▶ **Given task 1**
Copy from "## AtBothEnds (Oct" up to and including "686, horrible quality..." word for word from the jacket thread.
▶ **Given task 2**
In the jacket thread, why does AtBothEnds say to ignore the 686?
▶ **Given task 3**
Write the next part of the forum thread about buying a new jacket, picking up after its last sentence.

# Need new jacket!



## AlxStat (Oct 20, 2010)

that oakley jacket is a really good deal


----------



## WasatchMan (Aug 30, 2011)

Don't you have any local board shops near you? 

Why don't you just pick one up there?

Local > Online.


----------



## ttccnn (Mar 31, 2011)

I will go with the oakley if these 3 jacket. look much cooler than four square in the picture.


----------



## henry06x (Feb 16, 2011)

I have three Oakley jackets and I say you won't be dissapointed with that one. It's got the wrist Gaiters and powder skirt witch I wouldn't buy a jacket without one. If ya ever get new pants and get Oakley it will snap together and be like one happy outfit!


----------



## AtBothEnds (Oct 16, 2011)

Based on the specs I think the Oakley jacket is the best but I have no experience with any of these. After the Oakley I'd look at the Foursquare and ignore the 686 because it only has a 5K rating in the waterproof/breathable department.


----------



## oskar (Nov 23, 2010)

Don't buy 686, horrible quality...


----------



## CheeseForSteeze (May 11, 2011)

Don't let oskar, the negative nancy, color your impression with his one sour experience. I've had 686 Smarty jackets that stood up to abuse for years and the only thing that went wrong with them is they started to fade in color a little bit.


----------



## FacePlant4Free (Oct 19, 2011)

Definitely go to a local store and at least try on something from OAKLEY to get the right fit (if that's the brand you want). I made the mistake of buying a Burton coat last year online and the arms were a little short. Gloves kept popping out of the sleeves = SUX. Not to mention it was as basic as a coat could get. I wasn't impressed.

I tried on a Quicksilver a few years back and it was insane. It was also ~$300 so I passed, but def seemed worth it for the technology in it and the comfort. I wish i knew what model it was...

▶ **Material supplied**
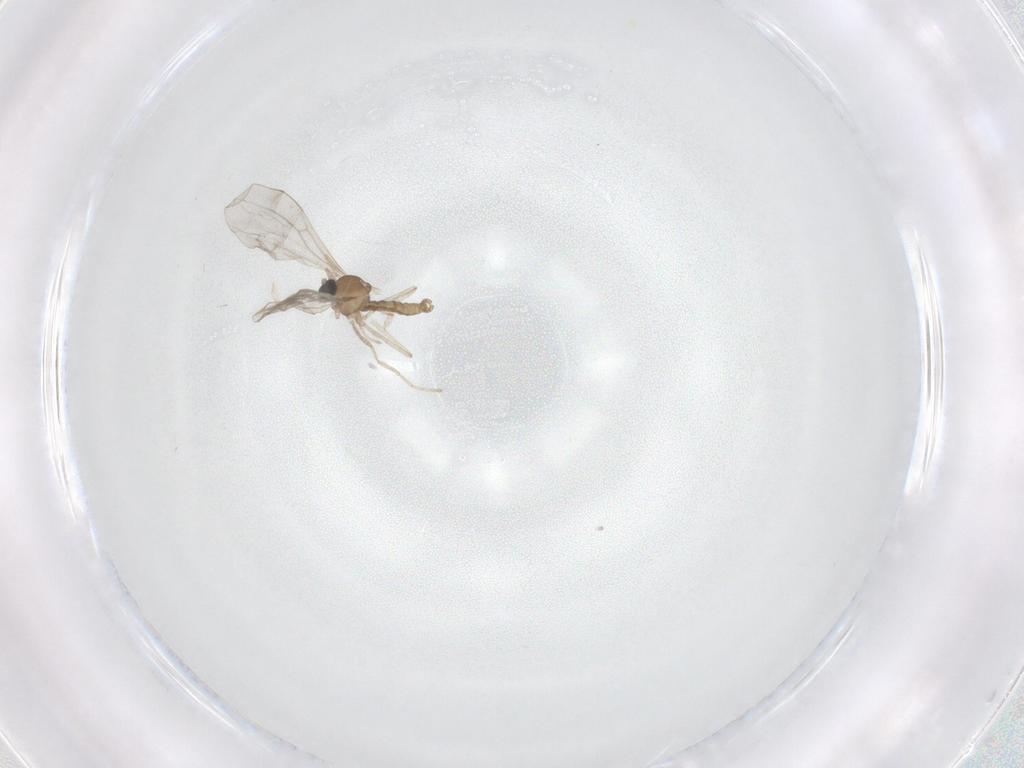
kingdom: Animalia
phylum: Arthropoda
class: Insecta
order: Diptera
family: Cecidomyiidae
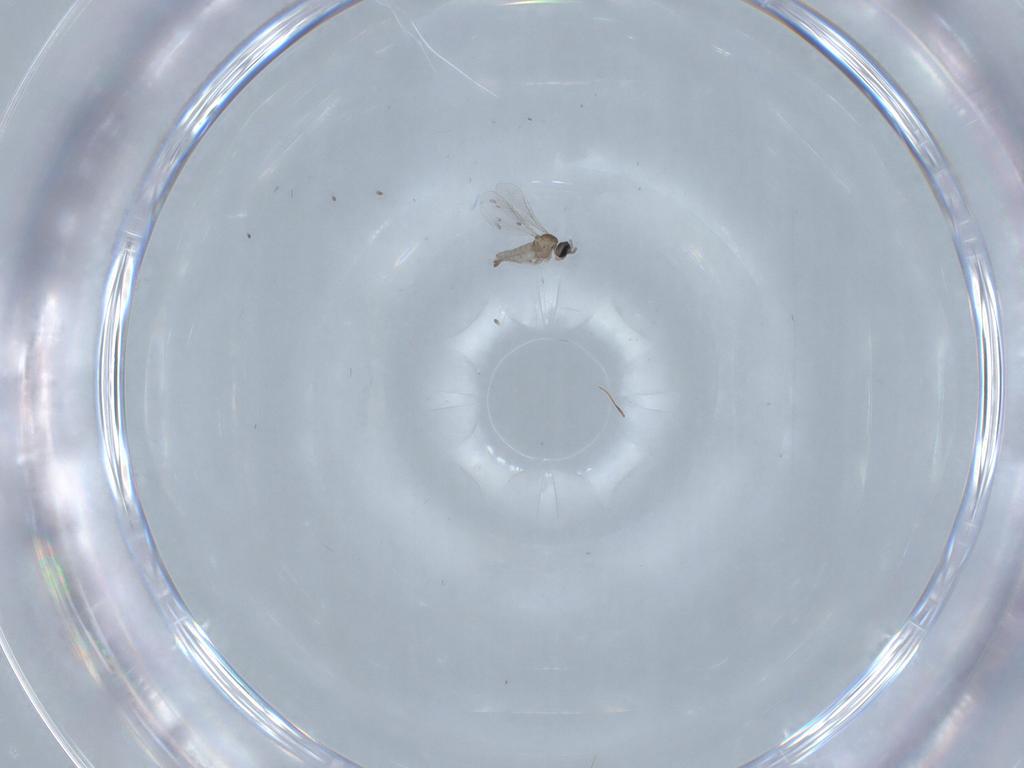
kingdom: Animalia
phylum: Arthropoda
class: Insecta
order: Diptera
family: Cecidomyiidae
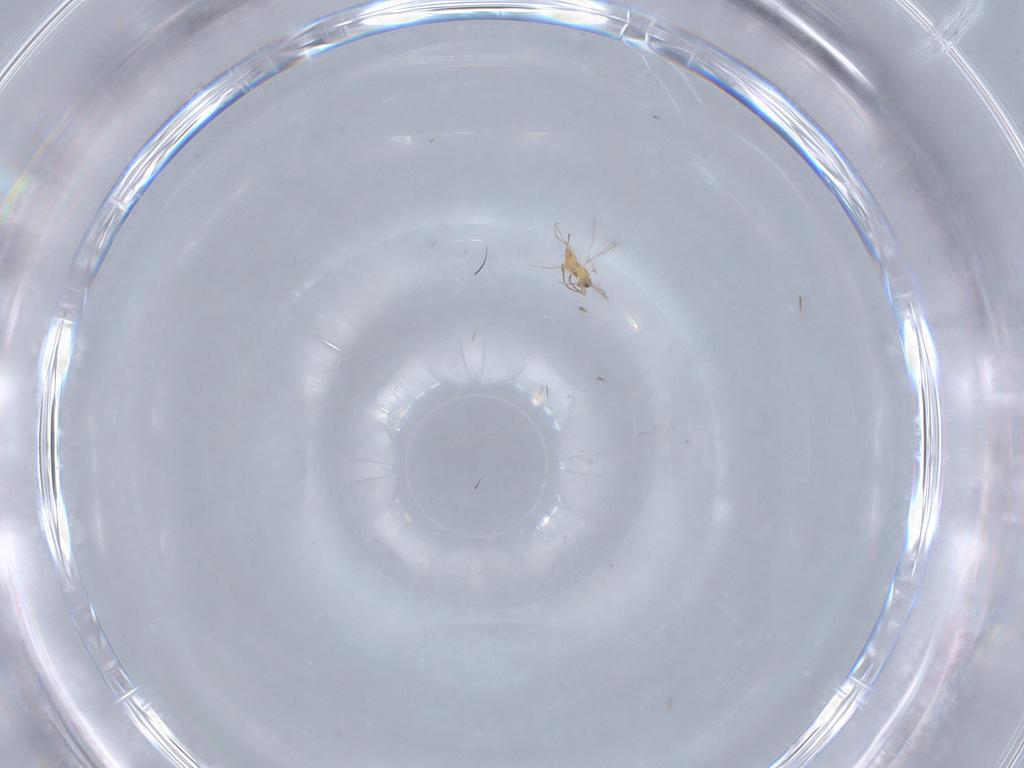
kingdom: Animalia
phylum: Arthropoda
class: Insecta
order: Hymenoptera
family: Mymaridae
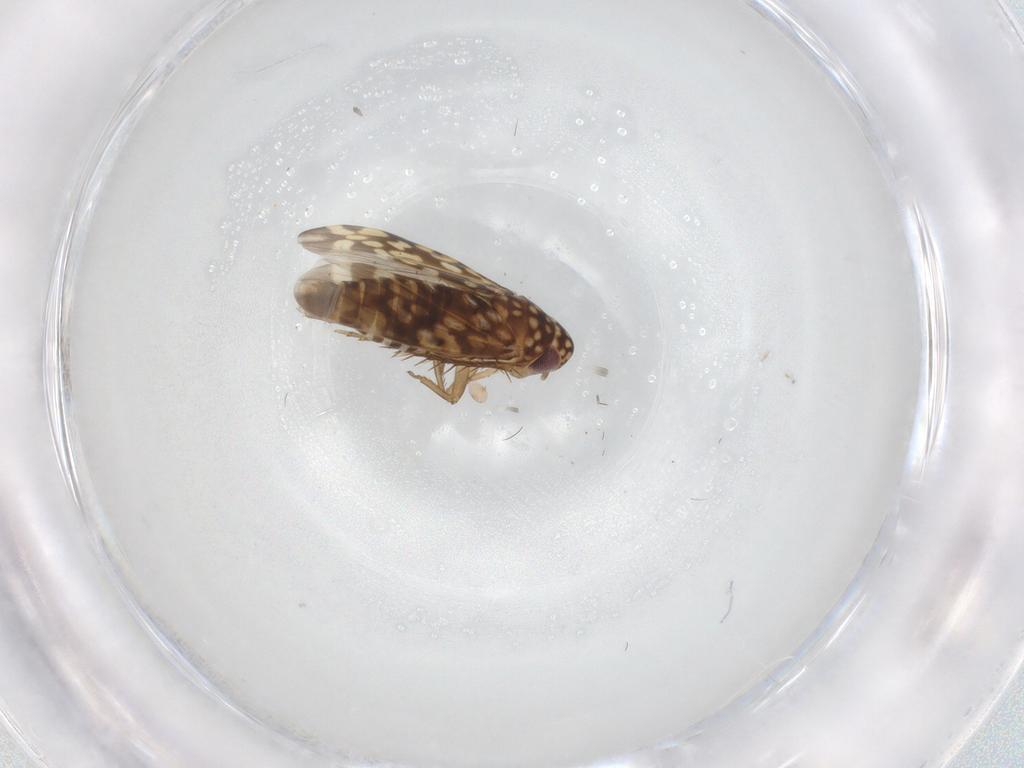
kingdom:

▶ **Written answer 1**
## AtBothEnds (Oct 16, 2011)

Based on the specs I think the Oakley jacket is the best but I have no experience with any of these. After the Oakley I'd look at the Foursquare and ignore the 686 because it only has a 5K rating in the waterproof/breathable department.


----------



## oskar (Nov 23, 2010)

Don't buy 686, horrible quality...

▶ **Written answer 2**
It only has a 5K rating for waterproofing and breathability.

▶ **Written answer 3**
Anyway, DEFINITELY try on the coat before you buy if possible. You'll be much happier.


----------



## basso4735 (Nov 27, 2010)

I ended up supporting the local shop and I'm glad I did, sizing between companies was ridiculously different. Some XL's fit like trash bags, and some Large's were skin tight. Pretty strange. I found a past season Rome DSK shell and snagged it. 8k/8k, critically taped, skirt and wrist gaiters. For $115, I can live with that. This is the one.









Since I've never used a shell(always had the zip in/out fleece jackets) what should I look into for some extra warmth? I already have an under armor long sleeve, but what can go on top of that?


----------



## henry06x (Feb 16, 2011)

Just wear a hoodie. Depending on how heavy it is on warmer days a long sleeve t may be all you need


----------



## Chump (Mar 5, 2011)

Sorry to hijack the thread but does anyone have any experience with the sizing of Oakley jackets? I have no local stores to go see how they fit. I am concerned the 'loose' fit could be insanely huge


----------



## Redmond513 (Jan 27, 2011)

I would def. try a local shop before you buy online to get a feel for sizing. Plus, local shops sometimes run deals where if you spend a certain amount you get a free lift ticket. I bought a special blend jacked for $160 (reg. $200, 20% off) and got a free weekday lift ticket to a local mountain.


----------



## DrEricFautstein (Apr 18, 2010)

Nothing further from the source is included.